### SOURCE TEXT
Skip to Content
Author's profile photo Jerry Wang

Seek the most efficient way to detect whether there are table row with duplicate key

The requirement is: there is an internal table with a large number of table row.

If all rows have the identical recipient_id, that id( 30273 ) must be returned.

UUID Phone_number Recipient_id
0412ASFDSFDSFXCVS 138XXXXX1 30273
0412ASFDSFDSFXCVD 138XXXXX2 30273
0412ASFDSFDSFXCVF 138XXXXX3 30273
30273

If not, it must return empty.

UUID Phone_number Recipient_id
0412ASFDSFDSFXCVS 138XXXXX1 30273
0412ASFDSFDSFXCVD 138XXXXX2 30273
0412ASFDSFDSFXCVF 138XXXXX3 30273
30272

The table line type structure in the project looks like below:

/wp-content/uploads/2014/03/clipboard1_416509.png

Three different solutions have been made.

Approach1

the idea is a temporary table lt_sms_status is used to hold all the content of the internal table to be checked, and then SORT on the temporary table and delete adjacent entries. If all the table row have the same recipient id, after the operation there must be only one entry left.

[Dataset items]

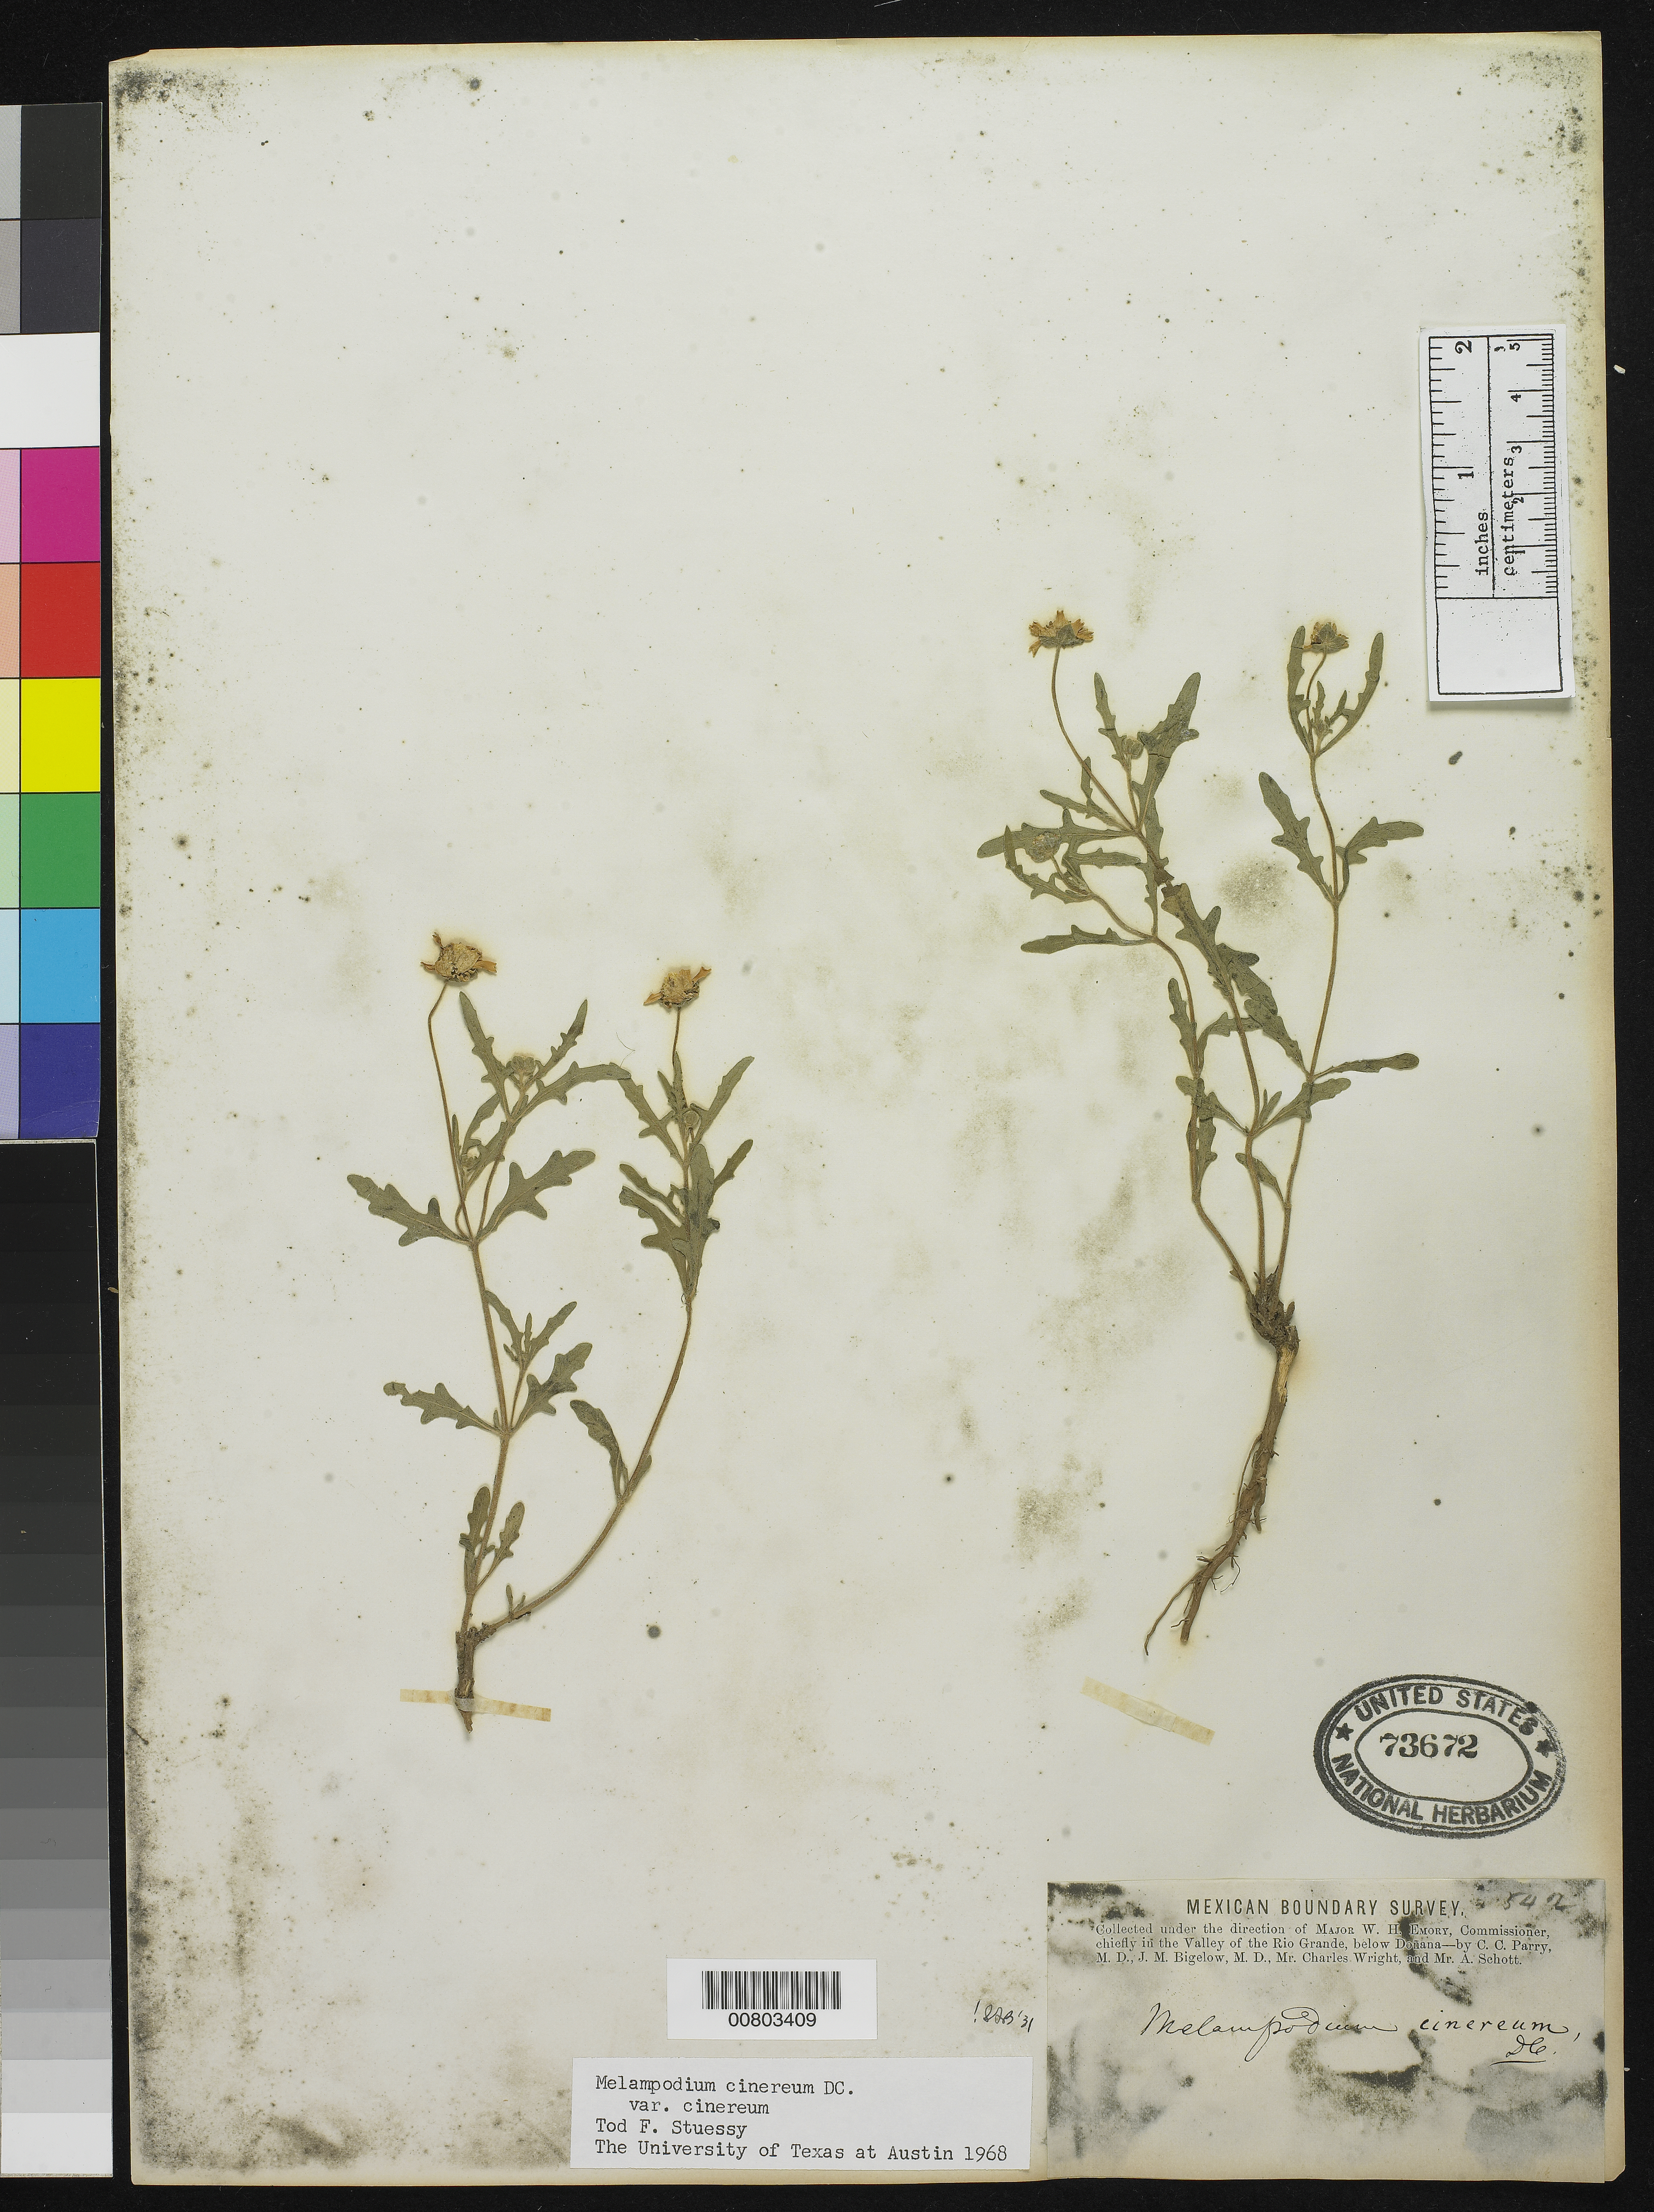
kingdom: Plantae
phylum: Tracheophyta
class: Magnoliopsida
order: Asterales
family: Asteraceae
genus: Melampodium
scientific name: Melampodium cinereum var. cinereum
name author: DC.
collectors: C. C. Parry, J. M. Bigelow, C. Wright & A. C. V. Schott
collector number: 542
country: United States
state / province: New Mexico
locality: Valley of the Rio Grande, below Doñana, New Mexico.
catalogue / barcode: US 73672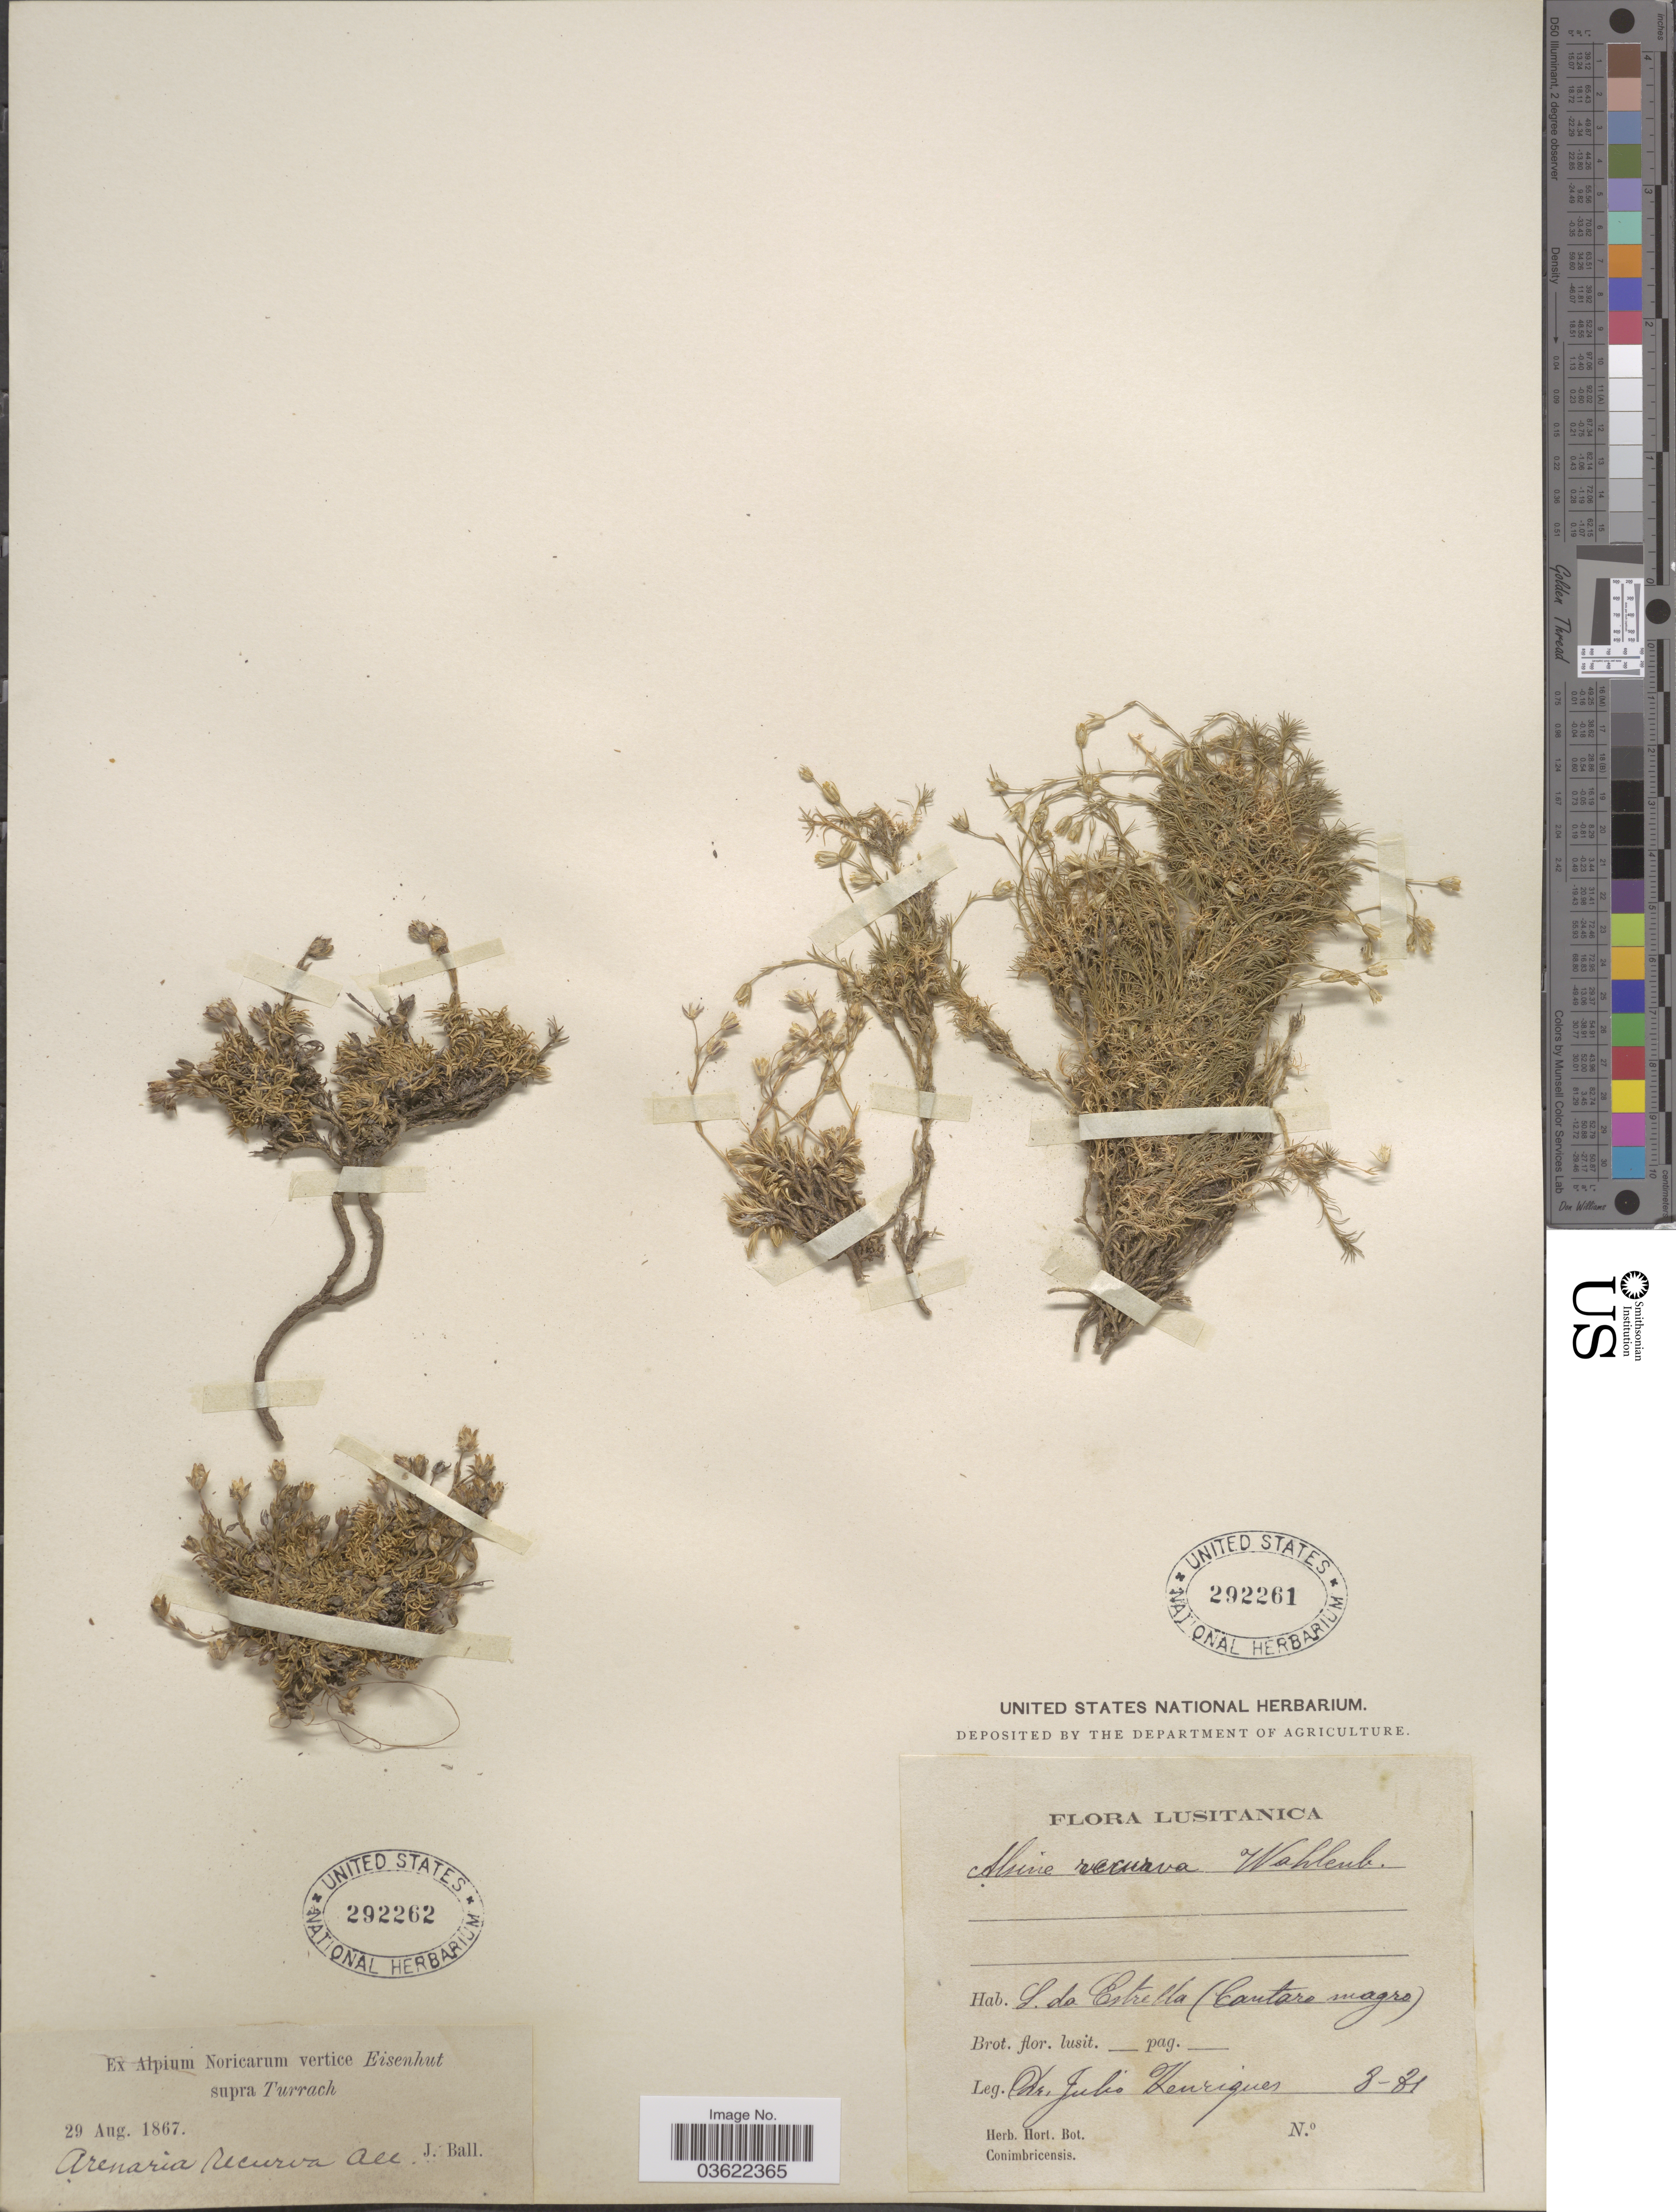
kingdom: Plantae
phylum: Tracheophyta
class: Magnoliopsida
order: Caryophyllales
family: Caryophyllaceae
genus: Arenaria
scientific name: Arenaria recurva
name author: All.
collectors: J. Ball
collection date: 1867-08-29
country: Austria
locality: Ex Alpium Noricarum vertice Eisenhut supra Turrach.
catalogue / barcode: US 292262-2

### WHAT TO DO
Please check the post on detecting duplicate keys: what is the name of the temporary table that Approach1 uses to hold the internal table's content?

### ANSWER TO THIS TASK
lt_sms_status